Now it is to be observed that we never read of Jesus being caught up into heaven for a space, like St. Paul or St. John. What we read is, that while on earth the Son of man is in Heaven (John iii. 13),[1] for heaven is the manifestation of God, whose truest glory was revealed in the grace and truth of Jesus.

Along with this revelation, the Holy Spirit was manifested wondrously. His appearance, indeed, is quite unlike what it was to others. At Pentecost He became visible, but since each disciple received only a portion, “according to his several ability,” his fitting symbol was “tongues parting asunder like as of fire.” He came as an element powerful and pervasive, not as a Personality bestowed in all His vital force on any one.

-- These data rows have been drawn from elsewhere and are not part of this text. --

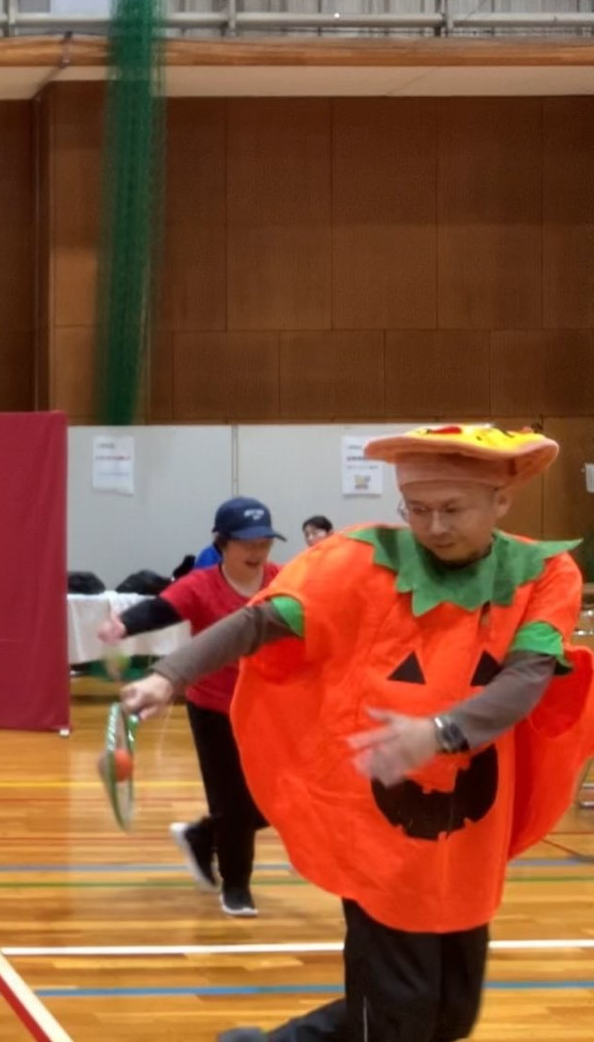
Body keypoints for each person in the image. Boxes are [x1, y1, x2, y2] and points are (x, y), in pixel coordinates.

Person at [121, 425, 594, 1042]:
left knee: (448, 1015)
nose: (434, 526)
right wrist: (171, 675)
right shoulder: (361, 560)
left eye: (452, 509)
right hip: (379, 816)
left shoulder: (545, 573)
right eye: (416, 509)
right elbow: (261, 622)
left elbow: (527, 677)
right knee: (398, 1017)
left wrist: (441, 732)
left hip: (472, 829)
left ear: (501, 500)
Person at [99, 496, 281, 917]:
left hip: (268, 709)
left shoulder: (283, 580)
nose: (257, 551)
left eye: (264, 542)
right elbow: (160, 608)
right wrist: (122, 625)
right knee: (233, 803)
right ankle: (236, 887)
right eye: (247, 543)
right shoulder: (201, 585)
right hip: (214, 709)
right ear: (222, 543)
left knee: (280, 799)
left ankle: (202, 837)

So, too, the phrase which John used, when predicting that Jesus should baptize with the Holy Ghost, slightly though it differs from what is here, implies[2] that only a portion is to be given, not the fulness. And the angel who foretold to Zacharias that John himself should be filled with the Holy Ghost, conveyed the same limitation in his words. John received all that he was able to receive: he was filled. But how should mortal capacity exhaust the fulness of Deity? And Who is this, upon Whom, while John is but an awe-stricken beholder, the Spirit of God descends in all completeness, a living organic unity, like a dove? Only the Infinite is capable of receiving such a gift, and this [pg 012] is He in Whom dwelleth all the fulness of the Godhead bodily. No wonder then that “in bodily form” as a dove, the Spirit of God descended upon Him alone. Henceforward He became the great Dispenser, and “the Spirit emanated from Him as perfume from the rose when it has opened.”

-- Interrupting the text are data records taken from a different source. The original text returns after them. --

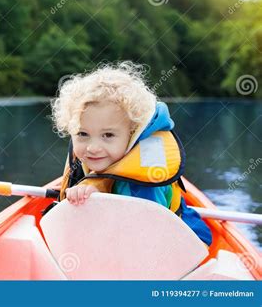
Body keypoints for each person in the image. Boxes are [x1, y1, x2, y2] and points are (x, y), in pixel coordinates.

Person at [50, 61, 212, 246]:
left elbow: (148, 242)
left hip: (178, 241)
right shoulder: (95, 158)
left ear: (132, 134)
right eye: (82, 134)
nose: (93, 147)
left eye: (108, 135)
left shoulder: (145, 185)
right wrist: (84, 195)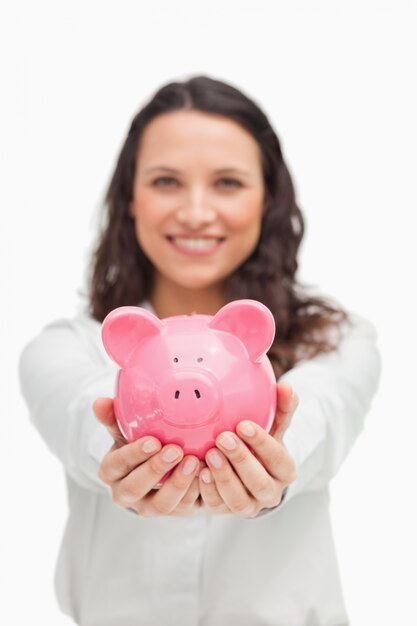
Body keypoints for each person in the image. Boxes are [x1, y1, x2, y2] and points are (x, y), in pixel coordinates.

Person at [18, 75, 381, 626]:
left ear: (268, 200)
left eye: (227, 183)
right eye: (166, 181)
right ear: (130, 200)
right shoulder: (65, 349)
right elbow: (82, 417)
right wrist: (119, 451)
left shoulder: (338, 340)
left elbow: (321, 413)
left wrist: (273, 459)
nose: (194, 211)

At the same time was heard a Voice from heaven. And the bearing of this passage upon the Trinity becomes clear, when we combine the manifestation of the Spirit in living Personality, and the Divine Voice, not from the Dove but from the heavens, with the announcement that Jesus is not merely beloved and well-pleasing, but a Son, and in this high sense the only Son, since the words are literally “Thou art the Son of Me, the beloved.” And yet He is to bring many sons unto glory.

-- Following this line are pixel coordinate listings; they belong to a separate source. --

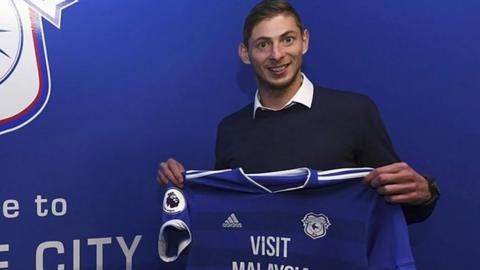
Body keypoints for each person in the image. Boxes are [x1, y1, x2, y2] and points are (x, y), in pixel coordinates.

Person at [157, 0, 439, 223]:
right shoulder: (230, 129)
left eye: (287, 39)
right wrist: (182, 187)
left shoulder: (354, 112)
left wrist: (424, 193)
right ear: (245, 53)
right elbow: (224, 217)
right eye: (263, 44)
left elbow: (402, 207)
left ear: (305, 40)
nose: (277, 54)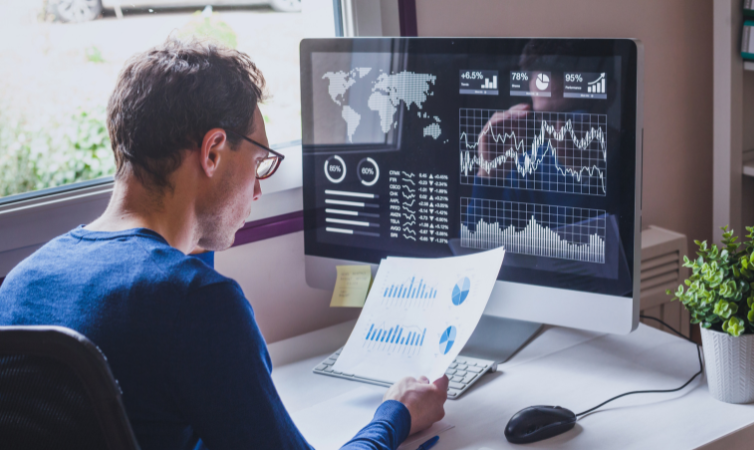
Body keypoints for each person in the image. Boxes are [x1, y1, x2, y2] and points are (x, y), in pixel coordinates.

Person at [0, 39, 447, 450]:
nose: (257, 191)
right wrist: (396, 415)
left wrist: (192, 234)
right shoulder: (195, 304)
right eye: (260, 162)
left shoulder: (20, 285)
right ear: (212, 151)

Is it consistent with due reverence to believe that this voice conveyed a message to our Lord Himself? Even so liberal a critic as Neander has denied this. But if we grasp the meaning of what we believe, that He upon taking flesh “emptied Himself,” that He increased in wisdom during His youth, and that there was a day and hour which to the end of life He knew not, we need not suppose that His infancy was so unchildlike as the realisation of His mysterious and awful Personality would make it. There must then have been a period when His perfect human development rose up into what Renan calls (more accurately than he knows) identification of Himself with the object of His devotion, carried to the utmost limit. Nor is this period quite undiscoverable, for when it arrived it would seem highly unnatural to postpone His public ministry further. Now this reasonable inference is entirely supported by the narrative. St. Matthew [pg 013] indeed regards the event from the Baptist's point of vision. But St. Mark and St. Luke are agreed that to Jesus Himself it was also said, “Thou art My beloved Son.” Now this is not the way to teach us that the testimony came only to John. And how solemn a thought is this, that the full certitude of His destiny expanded before the eyes of Jesus, just when He lifted them from those baptismal waters in which He stooped so low.